You are an idiot or just read an article and think you are a programmer.
And btw, like Linux, you can't magically convert sycronized program glow to something else.
D needs the result of C, C needs the result of B, B needs the result of A. Therefore the execution flow or the software is A>B>C>D.
Period. No exceptions.
I think the real issue is, semiconductors are so competitive, the current shipping product is always very close to the state of the manufacturing and physics arts. Intel, AMD, nVidia, Samsung, Toshiba, Apple, and others spend billions pushing the processes and architectures to the limit in every product so it stays competitive as long as possible.
To get a 4x or 8x improvement in size, power, or speed would imply there's a revolutionary way to do things that we just don't quite know yet. And it better be something which can be quickly turned to production because Moore's Law hasn't stopped yet. If you have a 4x improvement idea but it takes five years to release, it won't get funded. Plain CMOS silicon has too good a chance of catching up.
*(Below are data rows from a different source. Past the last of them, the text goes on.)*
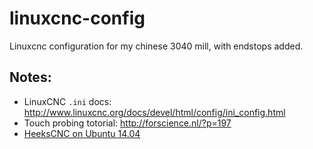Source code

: linuxcnc-config
===============

Linuxcnc configuration for my chinese 3040 mill, with endstops added.

## Notes:

 - LinuxCNC `.ini` docs: http://www.linuxcnc.org/docs/devel/html/config/ini_config.html
 - Touch probing totorial: http://forscience.nl/?p=197
 - [HeeksCNC on Ubuntu 14.04](notes/heekscnc-linux.md)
There's plenty of times people rolled the dice on processor moon shots. I was at HP when Itanium was first developed (~95). We thought we'd have working silicon in a few years (~98 or 99) at the astounding clock rate of 500 MHz (oh, and that was potentially retiring something like 6 to 12 instructions per cycle, I forget the details). This was when a good Pentium processor ran at around 45 MHz. We thought Itanium was going to be so frickin' fast there was no way Intel could compete. Then AMD started a clock rate war, x86 got faster really fast, Itanium took much longer to produce than we anticipated, and the rest was history.
I think the bottom line is, it's really hard to produce a system which really is even 2x faster than the competition. 4x is incredible and 8x probably has never been done.
As an analogy, consider cars and mileage. My car, a diesel Passat (which shortly will not be road legal :() actually exceeds 50 MPG on a good day. What would it take to make a car which gets 100 MPG with a 600 mile range? How about 200 MPG? With no compromises? And a sales price of $28k? It's pretty hard to imagine.